# Sweet Itch



## Paddypaws22 (Jan 13, 2011)

Any good tips for preventing/treating sweet itch???


----------



## blackdiamond (Feb 5, 2011)

A Boett rug is a must 

Have also heard marmite is good too.
Dodson & Horrell do an 'itch free' supplement there is also neem oil, aloe vera gel, camrosa & Benzyl Benzoate.

What may work for one horse may not work for another.

XxX


----------



## Starlight Express (Feb 25, 2011)

My friend has a horse with sweet itch.

She doesn't turn him out untill about 11 each day in the summer and brings him in before dusk. As this is when most midges are out and about. She also has a special rug which works a treat, and it also keeps him cool. Plus she uses plenty repellant, Avon skin so soft the green one works like a dream. She also keeps his mane short so it's easy to care for and washes the mane and tail with repellent shampoo each week.

If your field is near a river, change paddoks as the water attracts the midges.

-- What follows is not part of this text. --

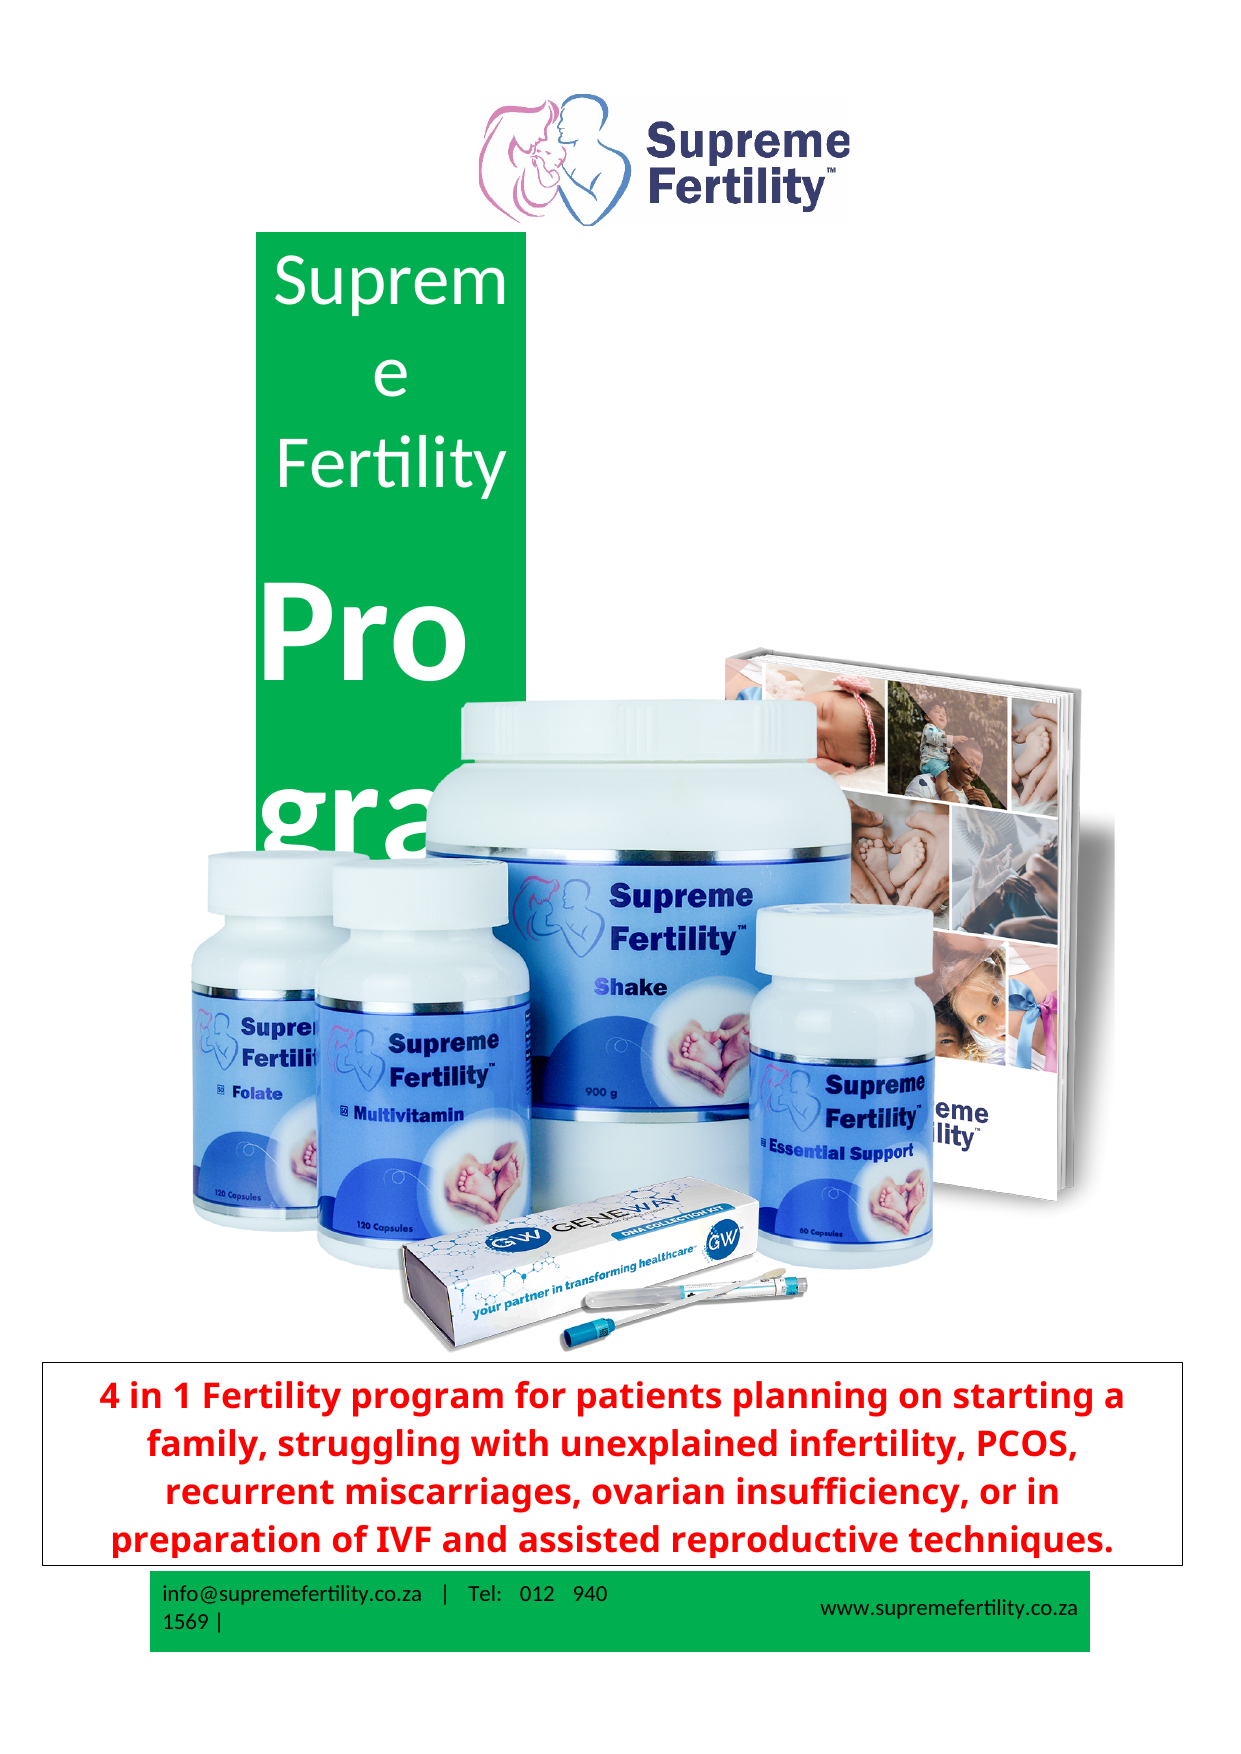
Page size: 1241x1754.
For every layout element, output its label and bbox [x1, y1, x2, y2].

I hope this info is some help.:001_smile:


----------



## majca1 (Jun 13, 2009)

Feed Brewers Yeast every 24 hours all year - 25g a day for every 450kg of horse. Persevere for at least a year (it is not an instant fix but will start to help straight away). I think it is the vitamin B3 in it that is the active ingredient. Marmite, Linseed oil all sources of B3 and Cavalesse(virtually 99% B3). Shampoo affected and previously affected areas with surgical shampoo. Apply Nettex Itch Stop salve to affected and previously affected areas twice a week all through the sweet itch season. It can be applied to broken skin. 
DO NOT FEED GARLIC.


----------



## XsugarstarX (Apr 15, 2011)

Fly repelent and feed garlic since flies dont like garlic. It my be useful to invest in a fly rug or fly mask for in the field/riding.


----------